The sounds of frogs, birds and cicadas rang loudly in his ears as the hot sun crawled across the sky. He hoped nightfall would provide a reprieve, but it only gave way to equally muggy and noisy nights.
Capt. Daniel’s tired eyes scanned the dark for alligators, snakes, and spiders while his fellow students hauled their pounds of gear through the thick mud. This pack of Army Ranger School students, sweaty and sore, made their way through a wet, mosquito-infested Florida swamp, and this was just one of the three phases the students would have to overcome if they wanted to earn the title of Ranger.
A U.S. Air Force member completing the U.S. Army Ranger Course may seem unusual, and that’s because it is. Being a Remotely Piloted Aircraft pilot from the 867th Attack Squadron, the Spartans, makes Daniel’s accomplishment of becoming a Ranger all the more unusual.

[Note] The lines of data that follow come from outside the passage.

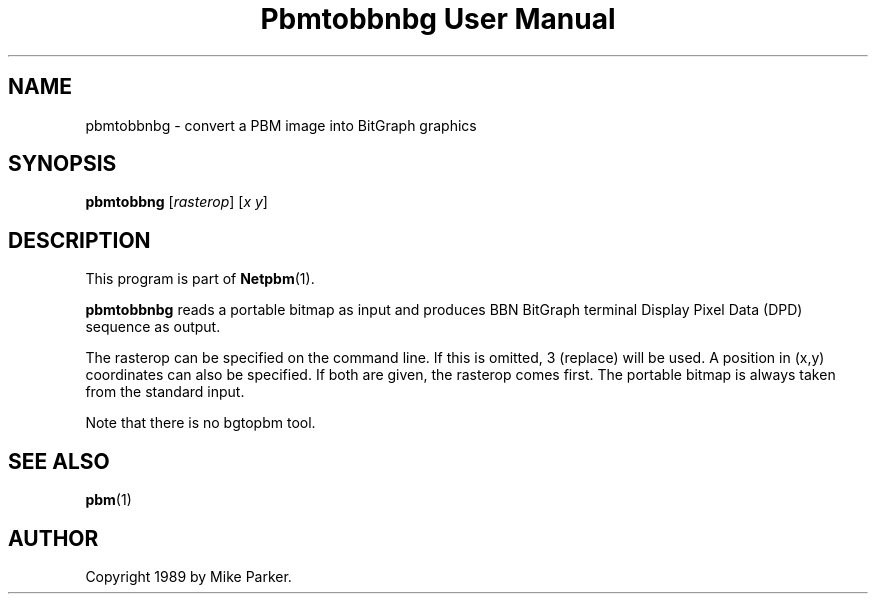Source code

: ." This man page was generated by the Netpbm tool 'makeman' from HTML source.
." Do not hand-hack it!  If you have bug fixes or improvements, please find
." the corresponding HTML page on the Netpbm website, generate a patch
." against that, and send it to the Netpbm maintainer.
.TH "Pbmtobbnbg User Manual" 0 "16 May 1989" "netpbm documentation"

.UN lbAB
.SH NAME
pbmtobbnbg - convert a PBM image into BitGraph graphics

.UN lbAC
.SH SYNOPSIS

\fBpbmtobbng\fP
[\fIrasterop\fP]
[\fIx\fP \fIy\fP]


.UN lbAD
.SH DESCRIPTION
.PP
This program is part of
.BR Netpbm (1).
.PP
\fBpbmtobbnbg\fP reads a portable bitmap as input and produces BBN
BitGraph terminal Display Pixel Data (DPD) sequence as output.
.PP
The rasterop can be specified on the command line.  If this is omitted, 3
(replace) will be used.  A position in (x,y) coordinates can also be
specified.  If both are given, the rasterop comes first.  The portable bitmap
is always taken from the standard input.
.PP
Note that there is no bgtopbm tool.

.UN lbAE
.SH SEE ALSO
.BR pbm (1)

.UN lbAF
.SH AUTHOR

Copyright 1989 by Mike Parker.
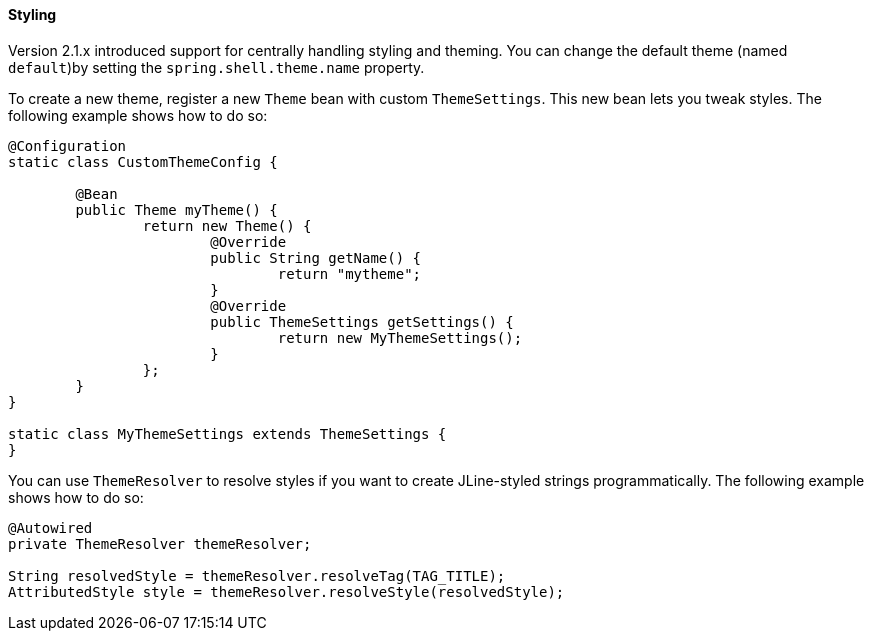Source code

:[[styling]]
==== Styling

Version 2.1.x introduced support for centrally handling styling and theming.
You can change the default theme (named `default`)by setting the
`spring.shell.theme.name` property.

To create a new theme, register a new `Theme` bean with custom `ThemeSettings`. This new bean
lets you tweak styles. The following example shows how to do so:

====
[source, java]
----
@Configuration
static class CustomThemeConfig {

	@Bean
	public Theme myTheme() {
		return new Theme() {
			@Override
			public String getName() {
				return "mytheme";
			}
			@Override
			public ThemeSettings getSettings() {
				return new MyThemeSettings();
			}
		};
	}
}

static class MyThemeSettings extends ThemeSettings {
}
----
====

You can use `ThemeResolver` to resolve styles if you want to create
JLine-styled strings programmatically. The following example shows how to do so:

====
[source, java]
----
@Autowired
private ThemeResolver themeResolver;

String resolvedStyle = themeResolver.resolveTag(TAG_TITLE);
AttributedStyle style = themeResolver.resolveStyle(resolvedStyle);
----
====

Daniel said he missed an opportunity to go through Army Ranger School years ago and he thought he would never have the chance to do it again. That was until Chief Master Sgt. Jamie Newman, Ranger and former 432nd Wing/432nd Air Expeditionary Wing command chief, challenged Creech Airmen to push themselves to try this very course.
“I always thought it would be such a special thing to do; to even try to be a part of that community, and see if you have what it takes,” explained Daniel. “It was just one of those opportunities that I couldn’t say no to.”
Newman shared his understanding for Daniel’s interest, as a Security Forces Airman by trade, it made sense for Daniel, a prior-enlisted Survival Evasion Resist and Escape expert, to be interested as well.
Newman conducted a vigorous physical fitness test with all who were interested in attempting the course. The fitness test included the Ranger Physical Fitness Test, The Water Survival Test, and the 12-mile road march with a 65-pound rucksack.
“I established the date, and time, and all I asked was that they be ready,” Newman said. “Daniel was, and did fantastic!”
Thanks to Newman’s trial, experience and praise, Daniel felt validated in his pursuit of his Ranger tab.
“In stature, Chief [Newman] is such an impressive and intimidating guy,” Daniel said. “When he told me that he had confidence in me, and he thought I had what it takes to be successful in the course. I truly felt better about myself, and that inspired me to train even harder.”
Daniel began Ranger School at Camp Darby in Fort Benning, Ga., during the summer of 2019. He, along with nearly 400 others, were ready to take on the 62-day challenge that if successful, would make them Rangers.
Daniel said each of the three phases of training were physically and mentally demanding. All the while, people were dropping out of the course due to task failure, injury or quitting.
Those who powered through completed land navigation courses, patrols, and many other exercises while navigating the hostile terrains of mountainous Georgia and the swamplands of Florida. Students also battled with unpredictable weather, hunger and oftentimes, very little sleep.
These stressors are intended to allow them to evaluate their abilities and weaknesses. At the end of the course, 85 people, including Daniel, earned the title of “Ranger.”
When asked what kept him going during the most difficult times, Daniel said, “Every free moment I had, I would just think about my family. Thinking about them was almost like an escape.”
Daniel also shared how important it was to him that he didn’t let down any of the people who supported him throughout his training.
“My command staff was 100 percent supportive the entire time,” he said.
“Daniel is the first RPA Airman to earn this impressive honor, ” said Lt. Col. Christopher, 867th Attack Squadron commander. “He is a trailblazer in the RPA family. As the largest MWS (major weapons system) in the Air Force, integration with our other services is critical to taking RPA utilization to the next level.”
Newman agreed, as a former leader of the 432nd WG/432nd AEW, he also showcased the dexterity of perspective Daniel now brings to the fight.
“His graduation from Ranger School as an Airman is a huge deal,” Newman said. “He will forever be a part of a team of teams that truly understands the ground, and as an Airman, understand air, space and cyberspace.”
Now back in the pilot seat in one of 432nd Wing’s Geographically Separated Units, as an RPA pilot and Ranger, Daniel now serves as a Ranger ambassador for the Air Force, and has begun offering to help train Airmen who are interested in accepting the challenge of becoming a Ranger.
“I’m excited to be an Air Force guy with a Ranger tab,” Daniel beamed. “I saw this as a challenge I wanted to take on, and where it will lead me from here, I have no idea, but I’ll know I gave it all I had, and I was able to succeed.”